A NEW exhibition at Edinburgh’s City Art Centre explores the work of Scottish artists during the 1920s – an evocative period of social, political and economic change.

Bright Shadows: Scottish Art in the 1920s marks 100 years since the dawn of the “Roaring Twenties”. It showcases over 35 artworks selected from the centre’s collection of fine art, including oil paintings, watercolours, drawings, etchings and sculptures.

Featured artists include DY Cameron, Stanley Cursiter and Dorothy Johnstone, as well as the Scottish Colourists SJ Peploe and JD Fergusson.

Curator Dr Helen Scott said: “People often think they know the 1920s, as a golden age of jazz music, Art Deco fashion and Bright Young Things. But it wasn’t all hedonism and decadent excess.
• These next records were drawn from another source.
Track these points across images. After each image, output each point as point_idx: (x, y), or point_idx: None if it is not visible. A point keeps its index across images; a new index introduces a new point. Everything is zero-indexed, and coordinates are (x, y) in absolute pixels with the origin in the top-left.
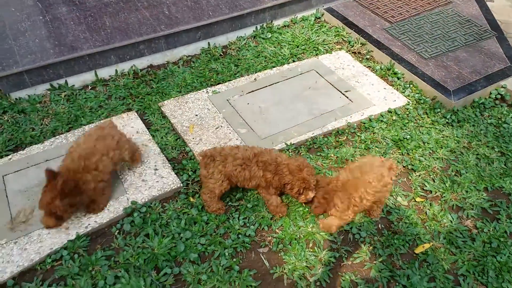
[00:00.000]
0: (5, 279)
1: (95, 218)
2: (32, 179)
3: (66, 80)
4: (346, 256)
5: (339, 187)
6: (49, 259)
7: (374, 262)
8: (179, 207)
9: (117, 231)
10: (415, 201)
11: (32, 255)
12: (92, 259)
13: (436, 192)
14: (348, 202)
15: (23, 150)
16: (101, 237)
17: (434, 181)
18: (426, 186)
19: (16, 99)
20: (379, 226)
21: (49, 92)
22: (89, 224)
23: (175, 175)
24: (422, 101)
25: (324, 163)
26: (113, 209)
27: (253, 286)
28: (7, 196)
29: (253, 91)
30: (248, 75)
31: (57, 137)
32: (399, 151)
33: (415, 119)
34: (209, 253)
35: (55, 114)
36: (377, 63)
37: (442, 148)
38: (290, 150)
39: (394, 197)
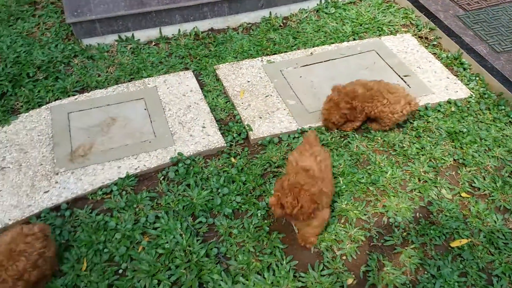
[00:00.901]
0: (60, 202)
1: (144, 162)
2: (93, 120)
3: (133, 34)
4: (377, 237)
5: None
6: (100, 191)
7: (405, 247)
8: (220, 165)
9: (162, 177)
10: (460, 196)
11: (85, 185)
12: (137, 198)
13: (484, 190)
14: None
15: (88, 92)
16: (148, 180)
17: (484, 179)
18: (475, 183)
19: (86, 45)
20: (417, 214)
21: (116, 43)
22: (138, 167)
23: (221, 135)
24: (486, 96)
25: (369, 145)
26: (161, 157)
27: (280, 248)
28: (70, 131)
29: (307, 65)
30: (305, 48)
31: (119, 85)
32: (452, 143)
33: (476, 114)
34: (243, 211)
35: (120, 64)
36: (443, 51)
37: (499, 147)
38: None
39: (439, 188)
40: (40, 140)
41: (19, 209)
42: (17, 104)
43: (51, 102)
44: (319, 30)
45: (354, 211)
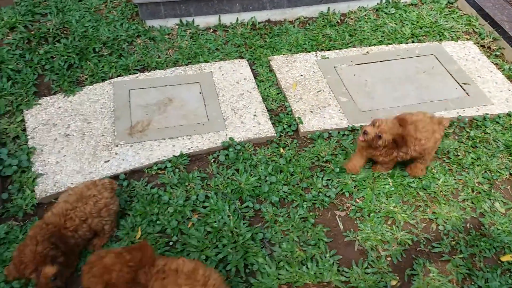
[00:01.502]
0: (118, 172)
1: (197, 143)
2: (152, 98)
3: (193, 19)
4: (424, 243)
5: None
6: (155, 166)
7: (453, 256)
8: (268, 154)
9: (213, 159)
10: None
11: (142, 159)
12: (189, 176)
13: None
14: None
15: (148, 72)
16: (199, 161)
17: None
18: None
19: (149, 26)
20: (468, 225)
21: (177, 26)
22: (191, 147)
23: (271, 125)
24: None
25: None
26: (213, 140)
27: (324, 241)
28: (130, 107)
29: (362, 63)
30: (360, 47)
31: (177, 67)
32: (510, 157)
33: None
34: (289, 201)
35: (179, 48)
36: (506, 62)
37: None
38: None
39: (492, 201)
40: (103, 113)
41: (81, 174)
42: (82, 76)
43: (114, 78)
44: (377, 29)
45: (402, 214)
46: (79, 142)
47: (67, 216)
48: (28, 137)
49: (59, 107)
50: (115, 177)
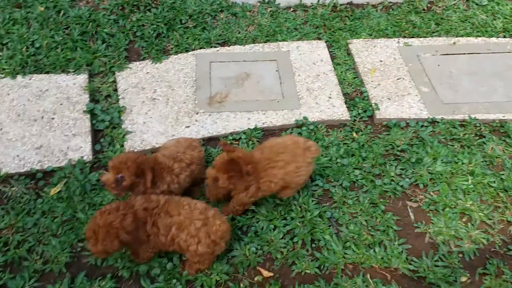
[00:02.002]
0: (197, 138)
1: (271, 119)
2: (230, 72)
3: None
4: (499, 244)
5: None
6: (230, 136)
7: None
8: (341, 137)
9: None
10: None
11: (219, 128)
12: None
13: None
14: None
15: (228, 46)
16: (272, 136)
17: None
18: None
19: (232, 2)
20: None
21: (258, 4)
22: (265, 122)
23: (346, 108)
24: None
25: (506, 150)
26: (287, 117)
27: (393, 228)
28: (210, 79)
29: (448, 54)
30: (447, 37)
31: (256, 44)
32: None
33: None
34: (359, 185)
35: (259, 25)
36: None
37: None
38: (471, 125)
39: None
40: (185, 81)
41: (164, 136)
42: (168, 45)
43: (196, 49)
44: (466, 20)
45: (479, 213)
46: (164, 106)
47: (177, 158)
48: (119, 97)
49: (147, 72)
50: None
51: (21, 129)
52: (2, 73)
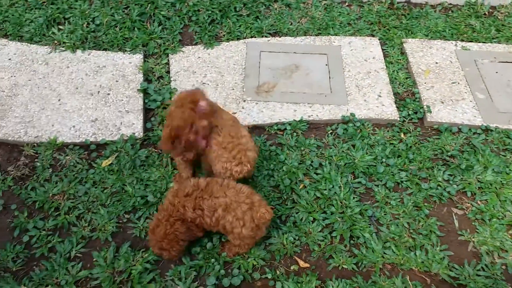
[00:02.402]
0: (244, 125)
1: (317, 112)
2: (280, 63)
3: None
4: None
5: None
6: (275, 126)
7: None
8: (388, 136)
9: (331, 131)
10: None
11: (265, 117)
12: (306, 142)
13: None
14: None
15: (280, 37)
16: (317, 130)
17: None
18: None
19: None
20: None
21: None
22: (311, 115)
23: (395, 108)
24: None
25: None
26: (333, 112)
27: (436, 233)
28: (259, 68)
29: (507, 62)
30: (507, 44)
31: (307, 37)
32: None
33: None
34: (403, 187)
35: (312, 17)
36: None
37: None
38: None
39: None
40: (235, 69)
41: None
42: (221, 32)
43: (247, 38)
44: None
45: None
46: (213, 91)
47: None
48: (171, 79)
49: (199, 57)
50: None
51: (78, 102)
52: (63, 47)
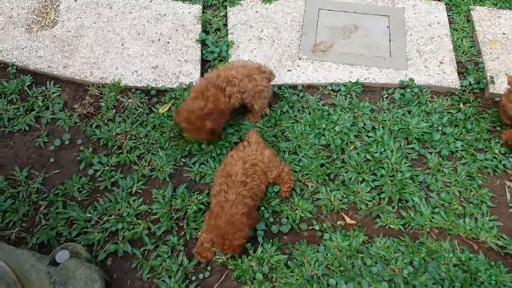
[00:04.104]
0: (297, 83)
1: (374, 75)
2: (339, 22)
3: None
4: None
5: None
6: (330, 87)
7: None
8: (446, 105)
9: (386, 95)
10: None
11: (320, 77)
12: (359, 104)
13: None
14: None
15: None
16: (371, 93)
17: None
18: None
19: None
20: None
21: None
22: (367, 78)
23: (457, 76)
24: None
25: None
26: (391, 76)
27: (486, 204)
28: (317, 26)
29: None
30: None
31: None
32: None
33: None
34: (457, 156)
35: None
36: None
37: None
38: None
39: None
40: (292, 26)
41: None
42: None
43: None
44: None
45: None
46: (269, 47)
47: (230, 83)
48: (229, 32)
49: (256, 11)
50: (294, 86)
51: (140, 48)
52: None
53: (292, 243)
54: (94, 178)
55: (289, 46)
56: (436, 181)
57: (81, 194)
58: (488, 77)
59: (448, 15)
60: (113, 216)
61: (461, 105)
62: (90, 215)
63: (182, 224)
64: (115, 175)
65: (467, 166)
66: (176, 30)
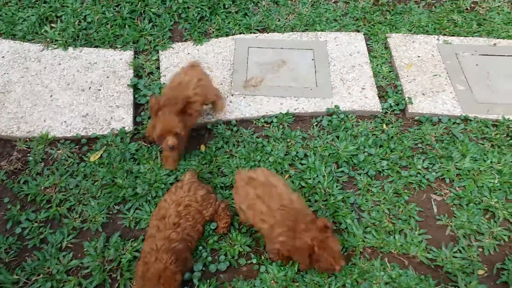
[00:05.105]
0: (231, 119)
1: (303, 105)
2: (267, 58)
3: None
4: None
5: None
6: (262, 119)
7: None
8: (371, 128)
9: (316, 123)
10: None
11: (252, 111)
12: (291, 134)
13: None
14: None
15: (267, 33)
16: (302, 122)
17: None
18: None
19: None
20: None
21: None
22: (297, 108)
23: (378, 100)
24: None
25: None
26: (318, 105)
27: (415, 218)
28: (247, 63)
29: (487, 54)
30: (488, 37)
31: (294, 33)
32: None
33: None
34: (384, 175)
35: (298, 14)
36: None
37: None
38: (504, 125)
39: None
40: (223, 64)
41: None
42: (210, 29)
43: (236, 34)
44: (509, 23)
45: (503, 211)
46: None
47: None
48: (161, 75)
49: (188, 53)
50: (228, 122)
51: (70, 97)
52: (55, 44)
53: (230, 281)
54: (22, 236)
55: (222, 84)
56: (367, 201)
57: (8, 255)
58: (407, 98)
59: (367, 44)
60: (41, 275)
61: (384, 126)
62: (18, 277)
63: (115, 275)
64: (44, 231)
65: (393, 183)
66: (107, 77)
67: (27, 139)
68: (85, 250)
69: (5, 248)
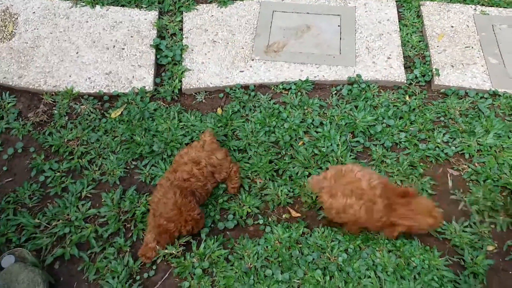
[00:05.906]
0: (249, 83)
1: (324, 73)
2: (292, 23)
3: None
4: None
5: None
6: (281, 85)
7: None
8: (392, 99)
9: (335, 91)
10: None
11: (271, 76)
12: (309, 101)
13: None
14: None
15: None
16: (321, 90)
17: None
18: None
19: None
20: None
21: None
22: (317, 76)
23: (403, 71)
24: None
25: None
26: (340, 73)
27: (428, 191)
28: (270, 27)
29: None
30: None
31: None
32: None
33: None
34: (401, 147)
35: None
36: None
37: None
38: None
39: None
40: (246, 28)
41: (219, 77)
42: None
43: None
44: None
45: None
46: (223, 49)
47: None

It was a complex period of great social, political and economic change – all of which had a significant bearing on art and artists in Scotland.

“Curating this exhibition has been a brilliant opportunity to really focus on a particular time period within the City Art Centre’s collection, and draw out new stories and perspectives. I’m really looking forward to sharing these wonderful artworks with our visitors, as museums and galleries begin to reopen after lockdown.”

One of the highlights of the show is the striking portrait, Cecile Walton at Crianlarich (1920) by Eric Robertson. It arrived at the centre in late 2019 as a long-term loan from a private collector, and goes on public display for the first time as part of Bright Shadows.

It will also feature A Garment of War (1926) by DY Cameron, which is being shown for the first time since recent conservation work to restore the painting to its original splendour.

Bright Shadows shines a light on this fascinating period, exploring the styles, ideas and events that shaped artistic practice in Scotland. It brings together work by a range of artists, from mature figures like George Henry and SJ Peploe who were already celebrated, to younger talents like William Johnstone and James McIntosh Patrick who were just beginning to forge their own creative paths.